____ DOCUMENT TEXT

A blog by Leon Oudejans

Healthcare: total loss or repair

3 June 2015


In property and liability insurance there’s a guideline for determining whether the object is a total loss or still warrants repair. When the cost of repair is higher than the object’s residual value then there’s a total loss and then it’s more (cost) efficient to replace it. The residual value can either be determined through a sale (direct market value) or through determining the object’s future earning capacity in its remaining years of operation (indirect market value).

In life (insurance) this calculation gets complicated for several reasons. Firstly, ethical considerations. Secondly, emotional value. Thirdly, determining indirect market value. Yet I have no doubt that pharmaceutical companies will use such a calculation to determine the “optimal” pricing of their new drugs. Reputation damage for refusing to refund such new drugs will also be a factor in this equation.

The above thoughts were triggered by an FT article today, in which the CEO of a leading global pharmaceutical warns the UK government after the British government refused to refund a new expensive cancer drug. Apparently, the UK government uses a measure called “quality-adjusted life year added” to judge the value for money it gets when comparing the cost of medicine. Basically, this also implies that the cost of treatment (repair) is minimised and that the residual value of the person’s life is always deemed higher than the cost of treatment.

________

* **REQUIRED WORK**:
A: Decide whether each statement agrees with the blog post on healthcare. Answer yes or no for each, and quote the words of the post that decide it.
(i) In property and liability insurance, an object is a total loss when the cost of repair is higher than its residual value.
(ii) The British government agreed to refund a new expensive cancer drug.
(iii) Residual value can be determined only through a sale.
B: According to the blog post on healthcare, what measure does the UK government use to judge the value for money it gets when comparing the cost of medicine?

____ EXERCISE DATA

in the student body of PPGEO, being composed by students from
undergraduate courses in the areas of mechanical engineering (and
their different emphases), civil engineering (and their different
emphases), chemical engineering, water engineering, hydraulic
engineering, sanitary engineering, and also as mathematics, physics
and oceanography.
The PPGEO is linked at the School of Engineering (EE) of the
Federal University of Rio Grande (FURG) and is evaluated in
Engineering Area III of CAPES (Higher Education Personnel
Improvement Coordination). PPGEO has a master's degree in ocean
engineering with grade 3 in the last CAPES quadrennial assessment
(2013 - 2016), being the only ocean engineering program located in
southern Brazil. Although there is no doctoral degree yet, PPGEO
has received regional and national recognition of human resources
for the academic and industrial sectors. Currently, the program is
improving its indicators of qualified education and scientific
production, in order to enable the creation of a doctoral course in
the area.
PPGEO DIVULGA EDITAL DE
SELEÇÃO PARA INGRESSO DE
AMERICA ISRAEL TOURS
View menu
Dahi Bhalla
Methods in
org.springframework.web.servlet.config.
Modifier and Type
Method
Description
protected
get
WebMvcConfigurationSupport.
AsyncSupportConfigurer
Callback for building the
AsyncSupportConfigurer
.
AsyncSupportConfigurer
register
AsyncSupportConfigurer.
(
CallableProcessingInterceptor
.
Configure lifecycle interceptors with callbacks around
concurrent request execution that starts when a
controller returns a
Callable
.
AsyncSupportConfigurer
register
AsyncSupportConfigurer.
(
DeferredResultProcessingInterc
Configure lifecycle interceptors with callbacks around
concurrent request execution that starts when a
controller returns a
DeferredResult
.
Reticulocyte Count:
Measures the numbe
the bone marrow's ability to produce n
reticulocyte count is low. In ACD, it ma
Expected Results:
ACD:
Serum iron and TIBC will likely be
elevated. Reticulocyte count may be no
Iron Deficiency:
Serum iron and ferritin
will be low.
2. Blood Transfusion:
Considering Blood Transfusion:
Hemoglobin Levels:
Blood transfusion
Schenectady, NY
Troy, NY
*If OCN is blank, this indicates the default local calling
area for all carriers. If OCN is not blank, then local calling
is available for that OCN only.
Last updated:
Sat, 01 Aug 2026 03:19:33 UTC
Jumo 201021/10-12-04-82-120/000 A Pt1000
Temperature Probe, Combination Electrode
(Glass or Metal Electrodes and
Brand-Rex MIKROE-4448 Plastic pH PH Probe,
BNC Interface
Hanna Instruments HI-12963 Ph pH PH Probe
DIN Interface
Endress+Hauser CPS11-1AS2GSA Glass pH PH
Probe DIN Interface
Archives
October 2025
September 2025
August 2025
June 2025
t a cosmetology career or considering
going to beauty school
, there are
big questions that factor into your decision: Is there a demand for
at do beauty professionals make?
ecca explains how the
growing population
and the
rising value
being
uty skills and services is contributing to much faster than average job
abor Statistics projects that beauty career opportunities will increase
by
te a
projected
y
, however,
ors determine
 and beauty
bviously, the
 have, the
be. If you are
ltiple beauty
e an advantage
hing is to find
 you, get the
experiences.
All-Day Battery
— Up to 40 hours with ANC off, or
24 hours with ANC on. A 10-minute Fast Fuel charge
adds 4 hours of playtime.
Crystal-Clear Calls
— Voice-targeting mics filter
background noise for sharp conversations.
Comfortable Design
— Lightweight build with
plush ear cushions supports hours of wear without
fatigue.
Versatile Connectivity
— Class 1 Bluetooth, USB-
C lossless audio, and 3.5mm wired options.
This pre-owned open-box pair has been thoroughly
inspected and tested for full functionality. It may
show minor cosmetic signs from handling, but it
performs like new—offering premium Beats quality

________

* **ANSWERS BY TASK**:
A:
(i) Yes: "When the cost of repair is higher than the object’s residual value then there’s a total loss"
(ii) No: "the British government refused to refund a new expensive cancer drug"
(iii) No: "The residual value can either be determined through a sale (direct market value) or through determining the object’s future earning capacity in its remaining years of operation (indirect market value)."

B: It uses a measure called "quality-adjusted life year added".